The notorious "heckler's veto" is alive and well. Citing "potential violence," organizers cancelled a New York City concert to promote awareness of HIV/AIDS last year because two of the performers — Beenie Man and the T.O.K. group, all Jamaicans — had previously performed songs with lyrics alleged to be anti-homosexual. The cravenness of the move was even admitted: "The possibility of violence at the concert from the firestorm incited by a select group of activists makes cancelling the event the only responsible action."

The Twin Cities Pride Celebration sued the Minneapolis Star Tribune in 2007 because the paper, citing its policy on community standards, refused to carry ads for the homosexual festival that depicted two men kissing.

In 2006, a New York court allowed a career criminal to sue a man for beating him up during a failed armed robbery attempt. The scumbag, serving 18 years as a repeat violent offender, sought damages from his intended victim for "intentionally inflicted emotional distress."

A board member of the Washington Metropolitan Area Transit Authority was fired in 2007 for offering a personal opinion against sodomy on a public-access cable TV show. Referring to Vice President Dick Cheney's lesbian daughter, Robert J. Smith commented: "That's fine, that's fine, but that doesn't mean that government should proffer a special place of entitlement within the laws of the United States for persons of sexual deviancy." For that blasphemy, he was terminated by Republican Gov. Robert Erlich, Jr., an alleged conservative then running for a second term in an ultra-liberal state. Throwing his own appointee to the wolves did not help; Erlich lost to a Democrat who quickly initiated the biggest tax increase in Washington's history.
 

Our president — or Africa's?

As the U.S. economy sinks into another recession just in time for the 2008 election, these excerpts from a 2005 State Department press release provide a revealing glimpse of the Bush White Houses's policies and priorities that have brought us to this end:

"The four trade development offices operated by the U.S. Agency for International Development (USAID) in Nairobi, Kenya; Gabrone, Botswana; Accra, Ghana; and Dakar are a prime example of the Bush administration's commitment to expanding trade and economic development across Africa," says Lloyd O. Pearson, USAID's assistant administrator for Africa.

"We are also talking about what we can do to do a better job of economic development within the continent [of Africa] — on a country basis, on a regional basis, and on a continent-wide basis.

"What we will see as a result of all these activities ... will be jobs, jobs, jobs" ....

[P]rivate sector organizations enter into agreements with USAID to participate in a broad array of health, education, and development programs that promote social responsibility and help the community.

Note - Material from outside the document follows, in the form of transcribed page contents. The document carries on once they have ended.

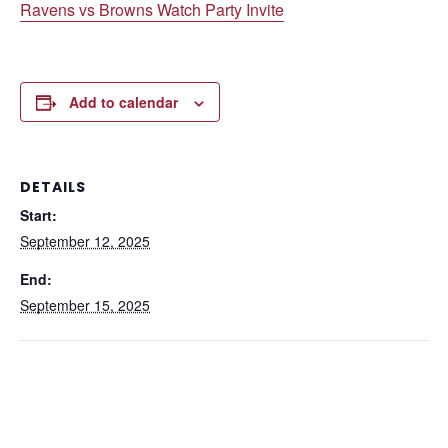
Ravens vs Browns Watch Party Invite
Add to calendar
DETAILS
Start:
September 12, 2025
End:
September 15, 2025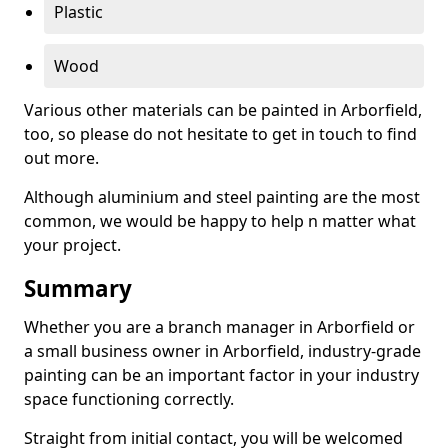
Plastic
Wood
Various other materials can be painted in Arborfield,
too, so please do not hesitate to get in touch to find
out more.
Although aluminium and steel painting are the most
common, we would be happy to help n matter what
your project.
Summary
Whether you are a branch manager in Arborfield or
a small business owner in Arborfield, industry-grade
painting can be an important factor in your industry
space functioning correctly.
Straight from initial contact, you will be welcomed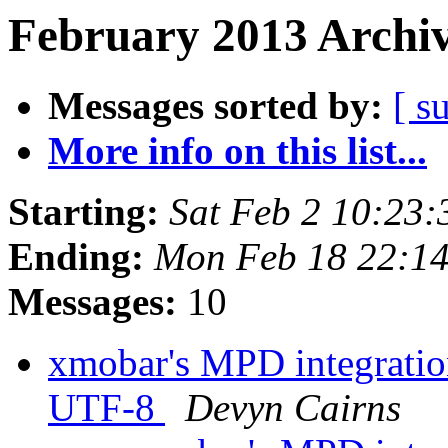
February 2013 Archiv
Messages sorted by:
[ s
More info on this list...
Starting:
Sat Feb 2 10:23
Ending:
Mon Feb 18 22:1
Messages:
10
xmobar's MPD integration
UTF-8
Devyn Cairns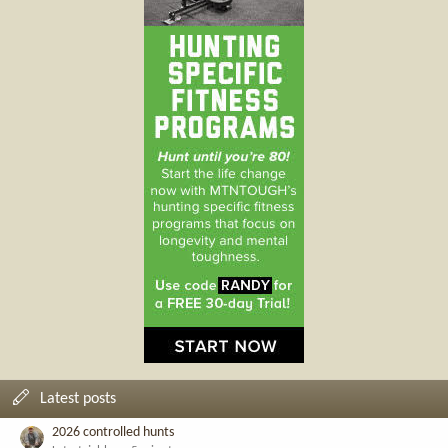
Latest posts
2026 controlled hunts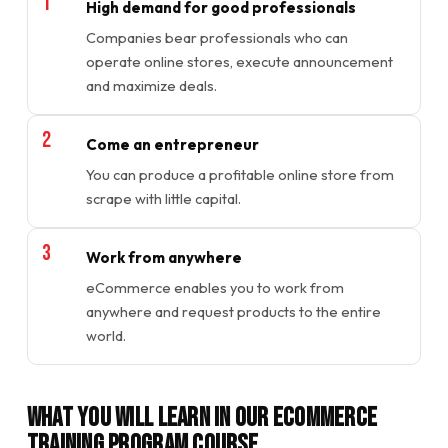
High demand for good professionals
Companies bear professionals who can
operate online stores, execute announcement
and maximize deals.
Come an entrepreneur
You can produce a profitable online store from
scrape with little capital.
Work from anywhere
eCommerce enables you to work from
anywhere and request products to the entire
world.
What You will Learn in Our Ecommerce
Training Program Course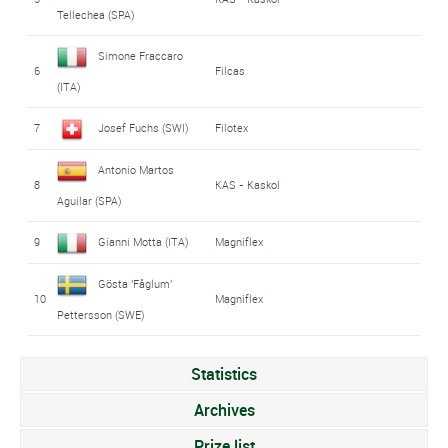
Tellechea (SPA)
Simone Fraccaro
6
Filcas
(ITA)
7
Josef Fuchs (SWI)
Filotex
Antonio Martos
8
KAS - Kaskol
Aguilar (SPA)
9
Gianni Motta (ITA)
Magniflex
Gösta 'Fåglum'
10
Magniflex
Pettersson (SWE)
Statistics
Archives
Prize list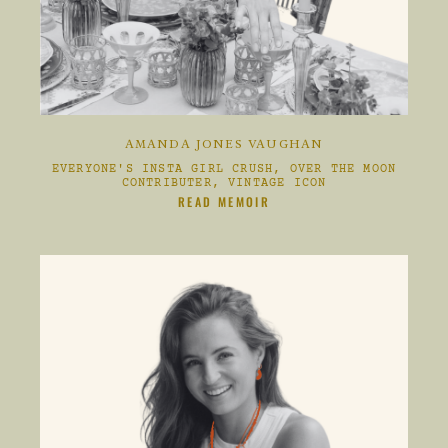
AMANDA JONES VAUGHAN
EVERYONE'S INSTA GIRL CRUSH, OVER THE MOON
CONTRIBUTER, VINTAGE ICON
CLIKC HERE TO
READ MEMOIR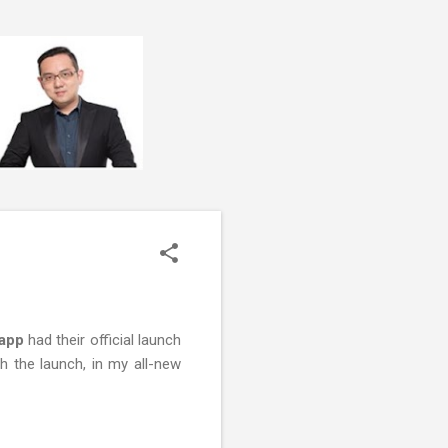
 app
had their official launch
ch the launch, in my all-new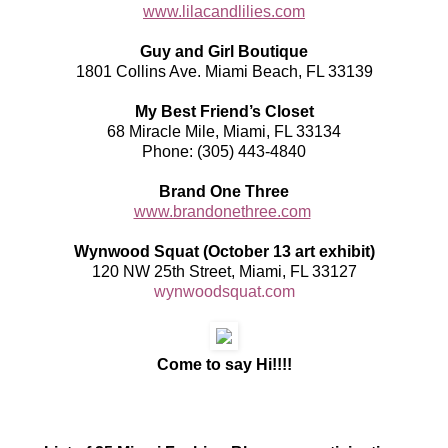
www.lilacandlilies.com
Guy and Girl Boutique
1801 Collins Ave. Miami Beach, FL 33139
My Best Friend’s Closet
68 Miracle Mile, Miami, FL 33134
Phone: (305) 443-4840
Brand One Three
www.brandonethree.com
Wynwood Squat (October 13 art exhibit)
120 NW 25th Street, Miami, FL 33127
wynwoodsquat.com
Come to say Hi!!!!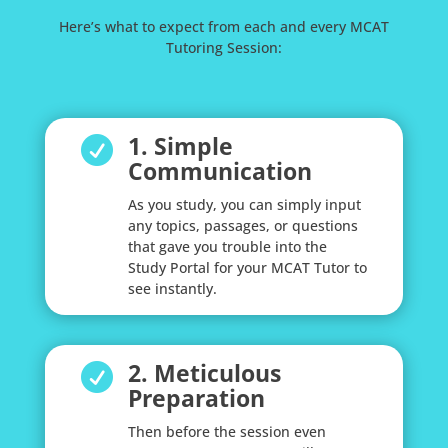
Here’s what to expect from each and every MCAT
Tutoring Session:
1. Simple

Communication
As you study, you can simply input
any topics, passages, or questions
that gave you trouble into the
Study Portal for your MCAT Tutor to
see instantly.
2. Meticulous

Preparation
Then before the session even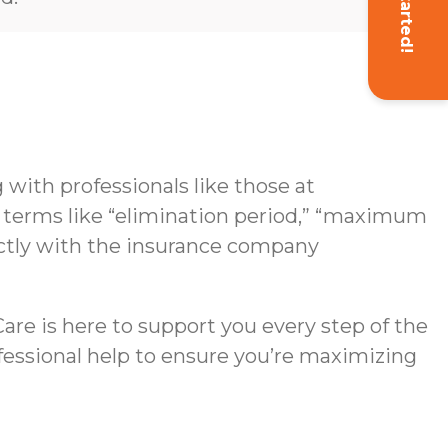
Get Started!
with professionals like those at
g terms like “elimination period,” “maximum
rectly with the insurance company
re is here to support you every step of the
ofessional help to ensure you’re maximizing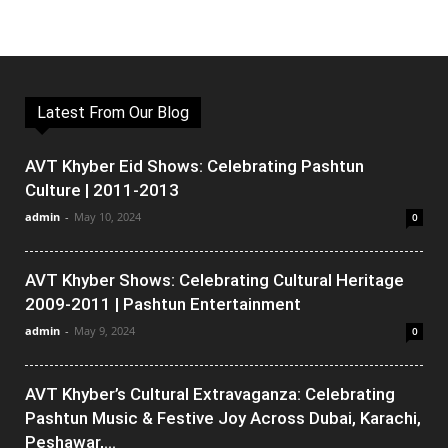
Latest From Our Blog
AVT Khyber Eid Shows: Celebrating Pashtun
Culture | 2011-2013
admin
-
May 10, 2024
0
AVT Khyber Shows: Celebrating Cultural Heritage
2009-2011 | Pashtun Entertainment
admin
-
May 9, 2024
0
AVT Khyber’s Cultural Extravaganza: Celebrating
Pashtun Music & Festive Joy Across Dubai, Karachi,
Peshawar,...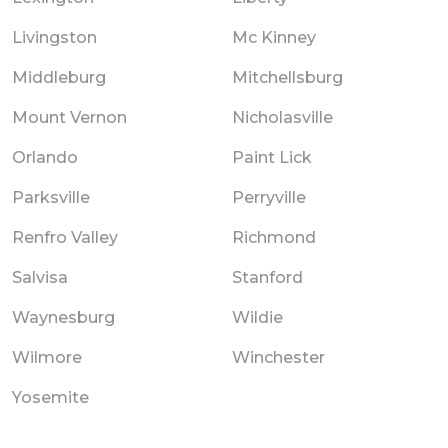
Livingston
Mc Kinney
Middleburg
Mitchellsburg
Mount Vernon
Nicholasville
Orlando
Paint Lick
Parksville
Perryville
Renfro Valley
Richmond
Salvisa
Stanford
Waynesburg
Wildie
Wilmore
Winchester
Yosemite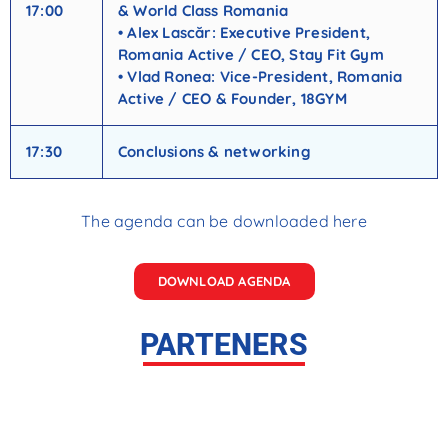
17:00
& World Class Romania
• Alex Lascăr: Executive President,
Romania Active / CEO, Stay Fit Gym
• Vlad Ronea: Vice-President, Romania
Active / CEO & Founder, 18GYM
17:30
Conclusions & networking
The agenda can be downloaded here
DOWNLOAD AGENDA
PARTENERS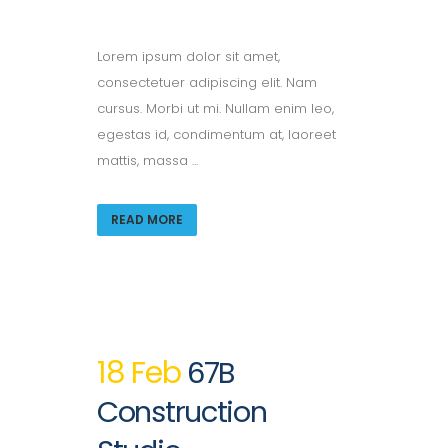
Lorem ipsum dolor sit amet,
consectetuer adipiscing elit. Nam
cursus. Morbi ut mi. Nullam enim leo,
egestas id, condimentum at, laoreet
mattis, massa ...
READ MORE
18 Feb
67B
Construction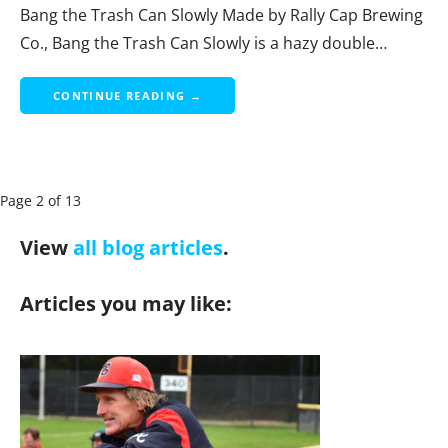
Bang the Trash Can Slowly Made by Rally Cap Brewing
Co., Bang the Trash Can Slowly is a hazy double…
CONTINUE READING →
P
Page 2 of 13
a
View
all blog articles
.
g
e
Articles you may like:
n
a
v
i
g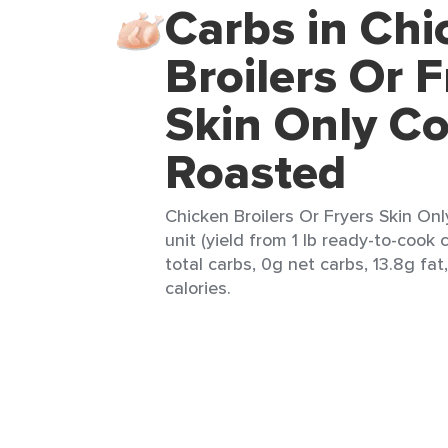
Carbs in Chi
Broilers Or F
Skin Only C
Roasted
Chicken Broilers Or Fryers Skin On
unit (yield from 1 lb ready-to-cook 
total carbs, 0g net carbs, 13.8g fat
calories.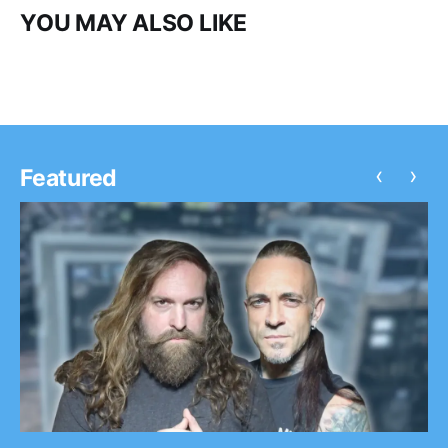
YOU MAY ALSO LIKE
‹
›
Featured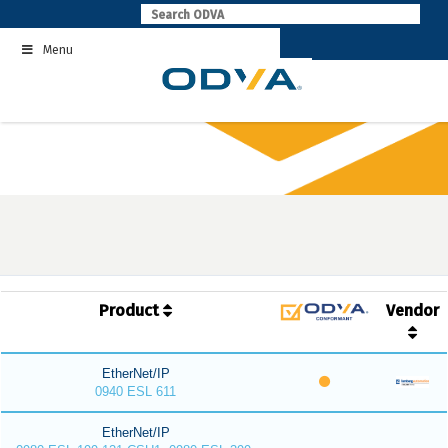
Skip
to
Menu
content
Product
Vendor
EtherNet/IP
0940 ESL 611
EtherNet/IP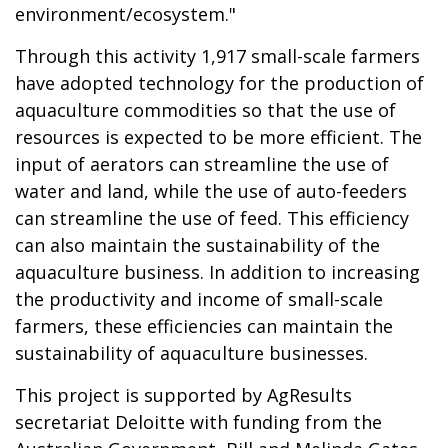
environment/ecosystem."
Through this activity 1,917 small-scale farmers
have adopted technology for the production of
aquaculture commodities so that the use of
resources is expected to be more efficient. The
input of aerators can streamline the use of
water and land, while the use of auto-feeders
can streamline the use of feed. This efficiency
can also maintain the sustainability of the
aquaculture business. In addition to increasing
the productivity and income of small-scale
farmers, these efficiencies can maintain the
sustainability of aquaculture businesses.
This project is supported by AgResults
secretariat Deloitte with funding from the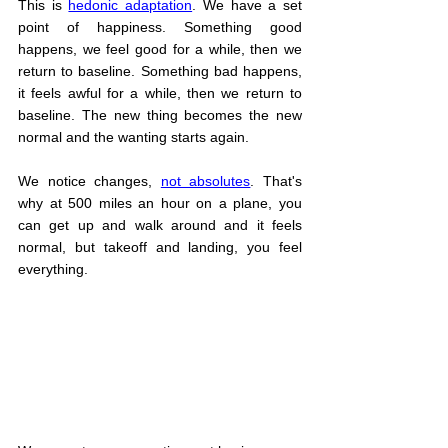
This is 
hedonic adaptation
. We have a set 
point of happiness. Something good 
happens, we feel good for a while, then we 
return to baseline. Something bad happens, 
it feels awful for a while, then we return to 
baseline. The new thing becomes the new 
normal and the wanting starts again.
We notice changes, 
not absolutes
. That's 
why at 500 miles an hour on a plane, you 
can get up and walk around and it feels 
normal, but takeoff and landing, you feel 
everything.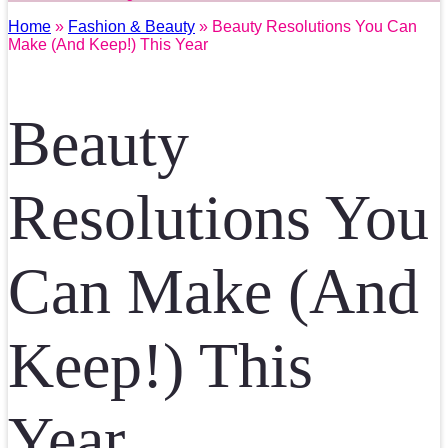
Home
»
Fashion & Beauty
» Beauty Resolutions You Can
Make (And Keep!) This Year
Beauty
Resolutions You
Can Make (And
Keep!) This
Year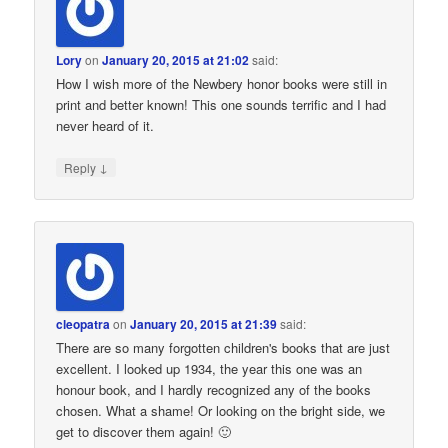
Lory
on
January 20, 2015 at 21:02
said:
How I wish more of the Newbery honor books were still in
print and better known! This one sounds terrific and I had
never heard of it.
↓
Reply
cleopatra
on
January 20, 2015 at 21:39
said:
There are so many forgotten children's books that are just
excellent. I looked up 1934, the year this one was an
honour book, and I hardly recognized any of the books
chosen. What a shame! Or looking on the bright side, we
get to discover them again! 🙂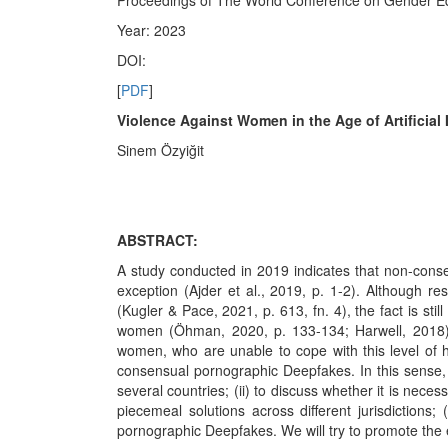
Proceedings of The World Conference on Gender Eq
Year: 2023
DOI:
[
PDF
]
Violence Against Women in the Age of Artificial 
Sinem Özyiğit
ABSTRACT:
A study conducted in 2019 indicates that non-cons
exception (Ajder et al., 2019, p. 1-2). Although 
(Kugler & Pace, 2021, p. 613, fn. 4), the fact is s
women (Öhman, 2020, p. 133-134; Harwell, 2018). C
women, who are unable to cope with this level of 
consensual pornographic Deepfakes. In this sense, t
several countries; (ii) to discuss whether it is nece
piecemeal solutions across different jurisdictions
pornographic Deepfakes. We will try to promote the e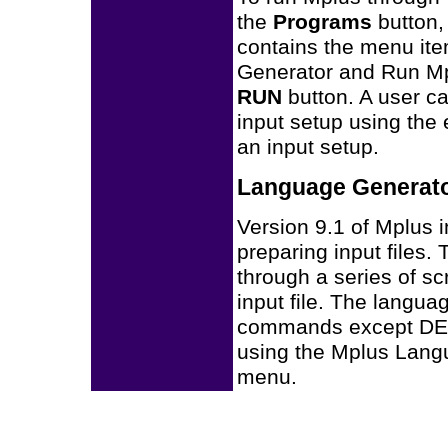
the
Programs
button,
contains the menu ite
Generator and Run Mpl
RUN
button. A user ca
input setup using the 
an input setup.
Language Generat
Version 9.1 of Mplus i
preparing input files
through a series of s
input file. The langua
commands except DE
using the Mplus Lang
menu.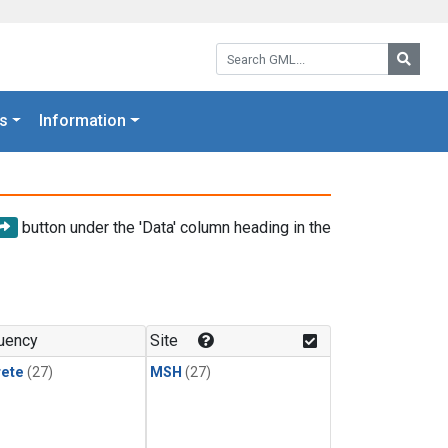
Search GML:
Searc
s
Information
button under the 'Data' column heading in the
uency
Site
rete
(27)
MSH
(27)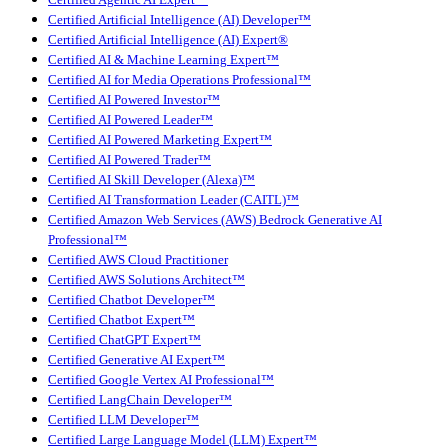
Certified Agentic AI Expert™
Certified Artificial Intelligence (AI) Developer™
Certified Artificial Intelligence (AI) Expert®
Certified AI & Machine Learning Expert™
Certified AI for Media Operations Professional™
Certified AI Powered Investor™
Certified AI Powered Leader™
Certified AI Powered Marketing Expert™
Certified AI Powered Trader™
Certified AI Skill Developer (Alexa)™
Certified AI Transformation Leader (CAITL)™
Certified Amazon Web Services (AWS) Bedrock Generative AI
Professional™
Certified AWS Cloud Practitioner
Certified AWS Solutions Architect™
Certified Chatbot Developer™
Certified Chatbot Expert™
Certified ChatGPT Expert™
Certified Generative AI Expert™
Certified Google Vertex AI Professional™
Certified LangChain Developer™
Certified LLM Developer™
Certified Large Language Model (LLM) Expert™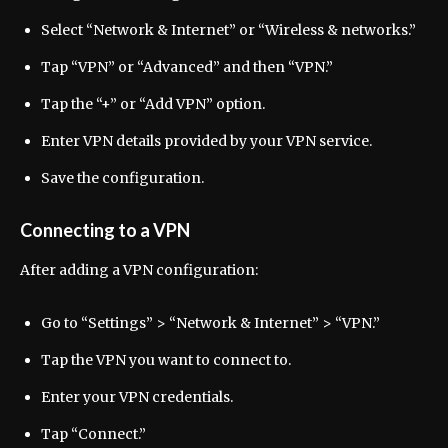
Select “Network & Internet” or “Wireless & networks.”
Tap “VPN” or “Advanced” and then “VPN.”
Tap the “+” or “Add VPN” option.
Enter VPN details provided by your VPN service.
Save the configuration.
Connecting to a VPN
After adding a VPN configuration:
Go to “Settings” > “Network & Internet” > “VPN.”
Tap the VPN you want to connect to.
Enter your VPN credentials.
Tap “Connect.”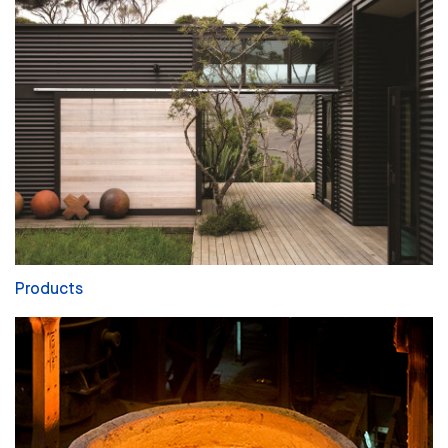
Products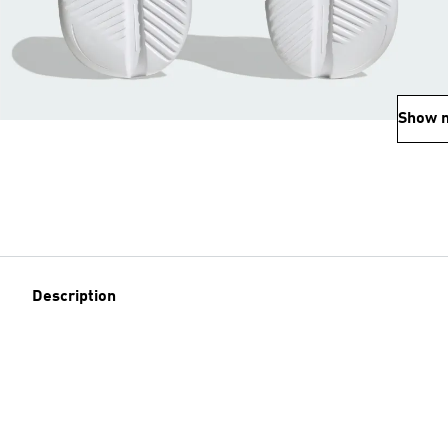
Show 
Description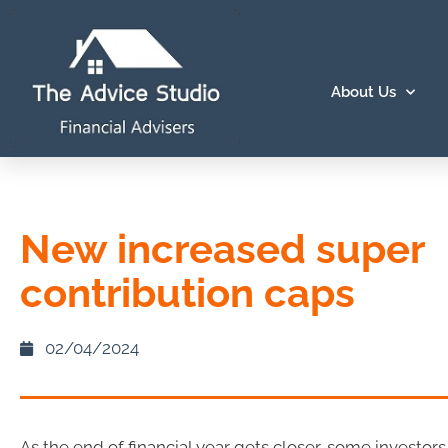
About Us
New increased super
contribution caps
02/04/2024
As the end of financial year gets closer, some investors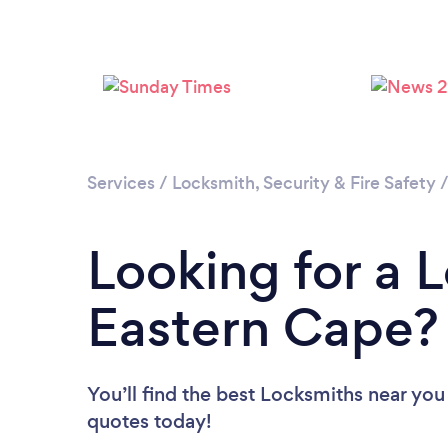
Services
/
Locksmith, Security & Fire Safety
Looking for a 
Eastern Cape?
You’ll find the best Locksmiths near you
quotes today!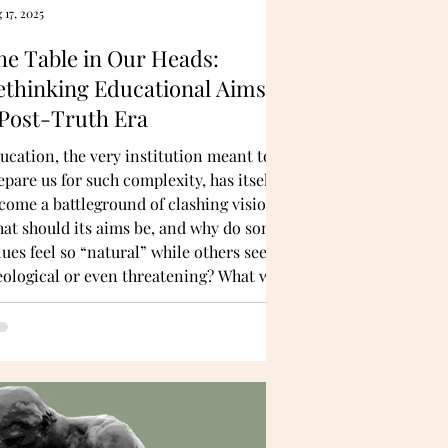
 17, 2025
he Table in Our Heads:
ethinking Educational Aims in
 Post-Truth Era
ucation, the very institution meant to
epare us for such complexity, has itself
come a battleground of clashing visions.
at should its aims be, and why do some
lues feel so “natural” while others seem
eological or even threatening? What we
ed is conceptual clarity—a deeper
derstanding of why certain educational
lues resonate with us in the first place.
rprisingly, that clarity can come not
ly from philosophy but also from
ience.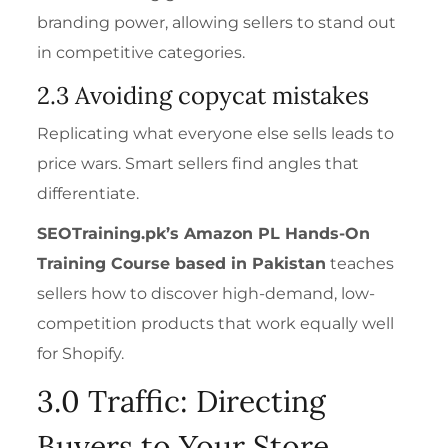
branding power, allowing sellers to stand out
in competitive categories.
2.3 Avoiding copycat mistakes
Replicating what everyone else sells leads to
price wars. Smart sellers find angles that
differentiate.
SEOTraining.pk’s
Amazon PL Hands-On
Training Course
based in Pakistan
teaches
sellers how to discover high-demand, low-
competition products that work equally well
for Shopify.
3.0 Traffic: Directing
Buyers to Your Store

Pearson reminded his audience that in many African countries the unemployment rate is "staggering" both in rural and urban areas, and so the need for economic development is urgent. "The more we can do to spur economic development — income, jobs, community activities — then the better that community is going to be," he said. "The best way to help the poor is to make them not poor — so that is the approach that we are doing" ....

 
Just plain stupid

Miami police said Shane Thompson stuck a potato on the barrel of a gun, and then bragged to the mother of his illegitimate child that it would act as a silencer when he shot her. Instead of shooting her, though, he hit her, and was charged with false imprisonment, aggravated assault, and battery. The news story noted that the potato-silencer myth dates back to the 1920s, and mentioned a 1990s case in which a man shot a woman with a gun topped by a spud. The potato was found underneath her body.

New York Common Pleas Judge Eileen Gallagher dismissed a charge of raping a 10-year-old girl because the prosecutor was 45 minutes late to trial. Assistant prosecutor Mark Schneider, who had earlier that day asked the judge to recuse herself for stating that the accuser had "credibility problems," said he did not show because he was preparing an appeal to prevent Gallagher from presiding over the trial.
 

It's not all about you — moron!

A Chicago-area man fought (unsuccessfully) in 2007 to get Disney to cut its animated "Cars" movie and remove a scene in which an anthropomorphic automobile dashes across a railroad track, racing an oncoming train.

"As I'm sitting there, I couldn't believe it because this is a red car. My daughter was killed in a red car," complained Lanny Wilson of the DuPage Railroad Safety Council. His daughter was killed 12 years earlier, when a car she was riding in lost a similar race with a train — a tragic event he apparently thinks we all should suffer for, forever.